Governments also seem to prefer turning a blind eye to all the latest science that has been contradicting the 2007 IPCC Report. The only conclusion I can come to is that governments have been determined to regulate CO2 for the purpose of increasing government revenues on the pretext of doing something about global warming, which they still keep telling us is happening, even though it hasn't been happening for the last 15 years.

Tom April 4, 2010 at 3:48 am

Well Mervyn, turning a blind eye is easy of course, given the media's widespread failure to report these things. When people compliment the British media on this, they must be speaking relatively, because I live in England and can tell you that the TV news still won't shut up about global warming.

Certain newspapers, particularly the Telegraph, are far more commendable than the rest of the media.
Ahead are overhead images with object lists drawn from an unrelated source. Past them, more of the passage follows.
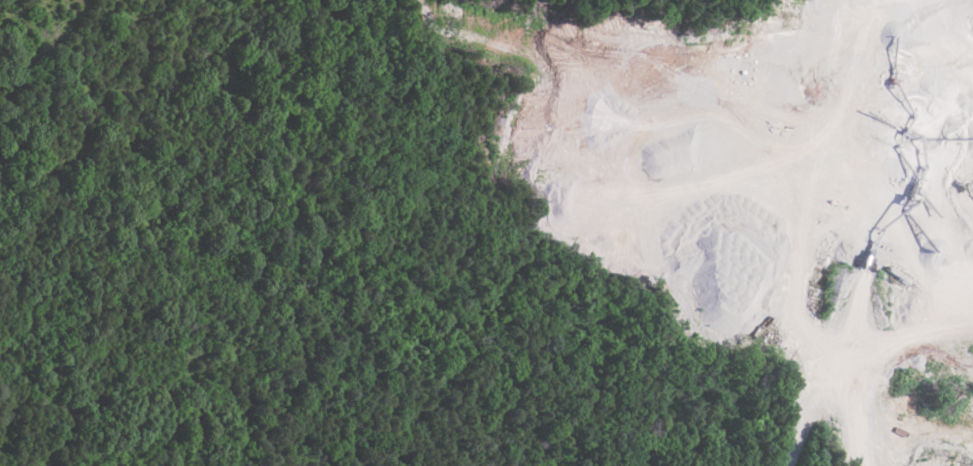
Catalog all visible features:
road: (811, 162)
quarry: (803, 229)
road: (940, 332)
road: (861, 352)
road: (807, 416)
But I suspect far more people are influenced by the BBC, who are screaming consensus just as loudly as ever.

I'm not sure what proportion of people are turning a blind eye, how many are stupid and how many are just lying. But I'd say the government is guilty of manslaughter, having ignored extreme weather forecasts for no reason other than that they come from deniers of CO2 driven climate.

"It's the Sun, stupid," might be simplistic, and I can see why it annoys a lot of oceanographers and atmospheric scientists. But I can also see why solar physicists are excited, given the extraordinary details they're able to predict, so far ahead.

Another proportion I'm unsure of is how many of the winter's road deaths were preventable.